— Work to be completed —
Could you echo the records line for line, starting with the line that contains "Ko'rib chiqish va baholash" and going through the line that contains "למידע נוסף לחץ כאן >>", both included, and leave the pictures out?

= = = =

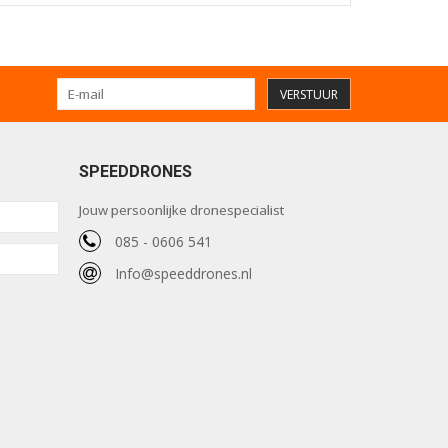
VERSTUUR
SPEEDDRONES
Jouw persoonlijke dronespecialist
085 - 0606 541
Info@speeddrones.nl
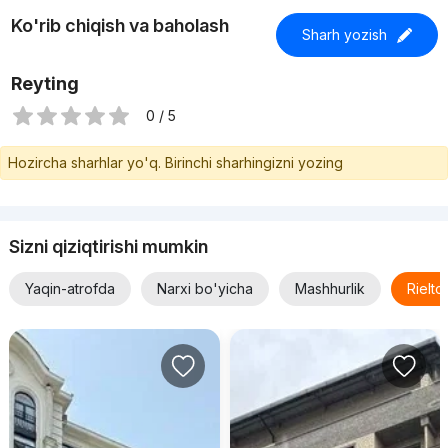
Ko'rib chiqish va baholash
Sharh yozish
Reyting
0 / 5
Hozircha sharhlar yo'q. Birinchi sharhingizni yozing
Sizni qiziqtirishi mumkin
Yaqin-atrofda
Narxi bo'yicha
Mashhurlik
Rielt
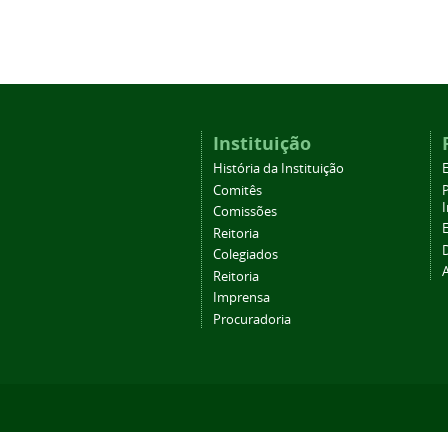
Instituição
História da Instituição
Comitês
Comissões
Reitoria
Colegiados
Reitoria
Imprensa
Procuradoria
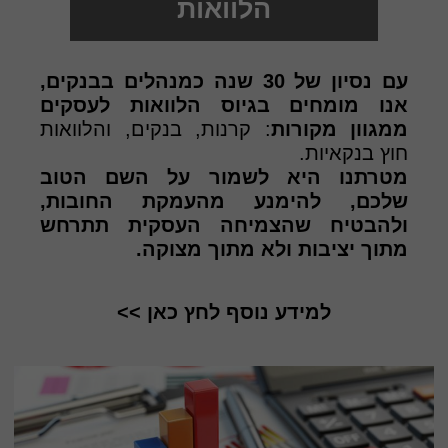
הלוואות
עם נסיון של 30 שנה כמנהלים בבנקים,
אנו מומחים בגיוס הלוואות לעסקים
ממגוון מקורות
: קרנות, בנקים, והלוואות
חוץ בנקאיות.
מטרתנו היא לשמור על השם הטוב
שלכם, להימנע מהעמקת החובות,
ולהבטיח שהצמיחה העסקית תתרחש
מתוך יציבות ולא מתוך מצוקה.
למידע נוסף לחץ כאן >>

= = = =

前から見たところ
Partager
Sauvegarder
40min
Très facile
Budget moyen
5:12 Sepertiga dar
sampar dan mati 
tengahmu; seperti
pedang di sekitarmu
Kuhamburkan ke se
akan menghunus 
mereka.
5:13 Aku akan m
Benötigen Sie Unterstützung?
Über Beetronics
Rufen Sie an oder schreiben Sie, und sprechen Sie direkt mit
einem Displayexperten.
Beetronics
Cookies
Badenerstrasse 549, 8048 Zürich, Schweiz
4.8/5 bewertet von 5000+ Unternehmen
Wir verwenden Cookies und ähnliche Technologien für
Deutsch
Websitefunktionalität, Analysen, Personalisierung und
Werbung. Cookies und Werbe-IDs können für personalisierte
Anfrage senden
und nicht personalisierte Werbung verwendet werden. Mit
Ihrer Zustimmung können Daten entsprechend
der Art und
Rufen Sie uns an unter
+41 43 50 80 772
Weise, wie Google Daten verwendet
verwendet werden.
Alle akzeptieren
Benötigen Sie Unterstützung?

= = = =

— Your response —
Ko'rib chiqish va baholash
Sharh yozish
Reyting
0 / 5
Hozircha sharhlar yo'q. Birinchi sharhingizni yozing
Sizni qiziqtirishi mumkin
Yaqin-atrofda
Narxi bo'yicha
Mashhurlik
Rielt
Instituição
História da Instituição
Comitês
Comissões
Reitoria
Colegiados
Reitoria
Imprensa
Procuradoria
הלוואות
עם נסיון של 30 שנה כמנהלים בבנקים,
אנו מומחים בגיוס הלוואות לעסקים
ממגוון מקורות
: קרנות, בנקים, והלוואות
חוץ בנקאיות.
מטרתנו היא לשמור על השם הטוב
שלכם, להימנע מהעמקת החובות,
ולהבטיח שהצמיחה העסקית תתרחש
מתוך יציבות ולא מתוך מצוקה.
למידע נוסף לחץ כאן >>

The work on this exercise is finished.